┌────────
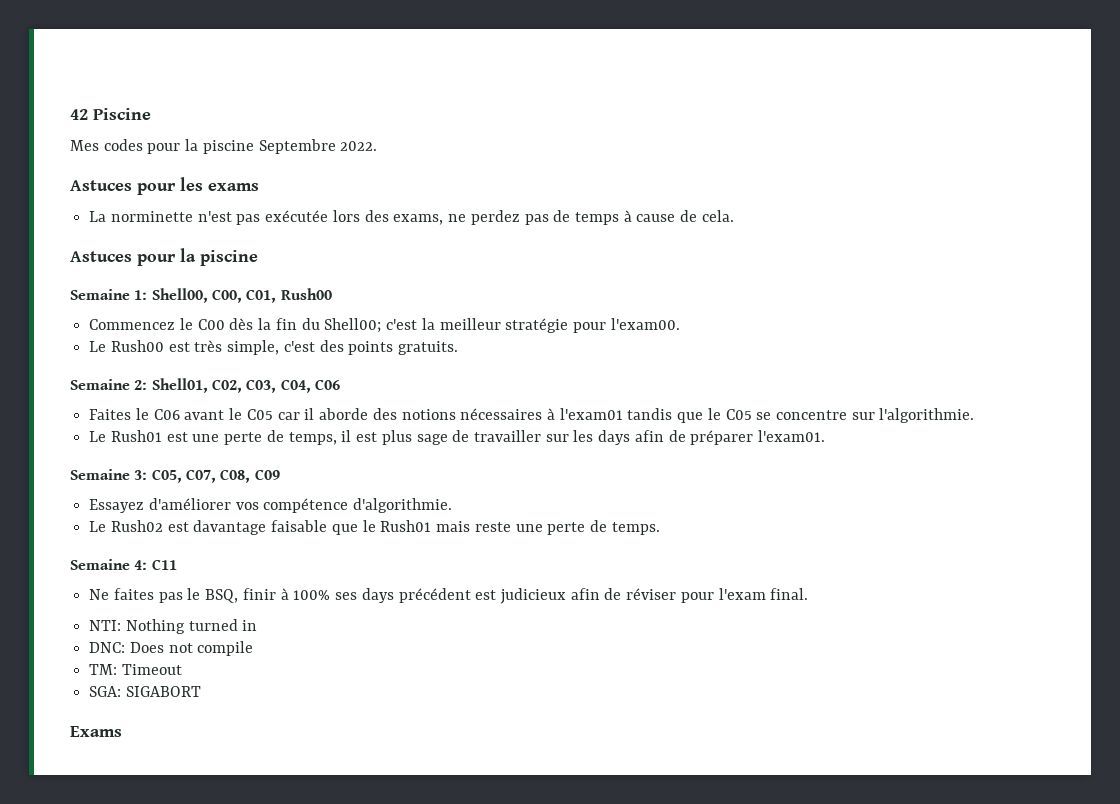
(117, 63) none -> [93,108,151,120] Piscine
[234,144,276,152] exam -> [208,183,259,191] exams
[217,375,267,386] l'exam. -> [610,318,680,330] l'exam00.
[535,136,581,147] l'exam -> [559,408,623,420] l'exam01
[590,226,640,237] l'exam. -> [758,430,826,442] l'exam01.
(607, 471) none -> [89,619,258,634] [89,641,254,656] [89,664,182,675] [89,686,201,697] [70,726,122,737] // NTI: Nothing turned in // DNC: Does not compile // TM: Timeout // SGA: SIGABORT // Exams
└────────
* REQUIRED WORK *
Output the data above exactly, beginning at its first line and ending with the line that holds "[590,226,640,237] l'exam. ->". Leave out the pictures and add nothing.

* RESPONSE TO THIS TASK *
(117, 63) none -> [93,108,151,120] Piscine
[234,144,276,152] exam -> [208,183,259,191] exams
[217,375,267,386] l'exam. -> [610,318,680,330] l'exam00.
[535,136,581,147] l'exam -> [559,408,623,420] l'exam01
[590,226,640,237] l'exam. -> [758,430,826,442] l'exam01.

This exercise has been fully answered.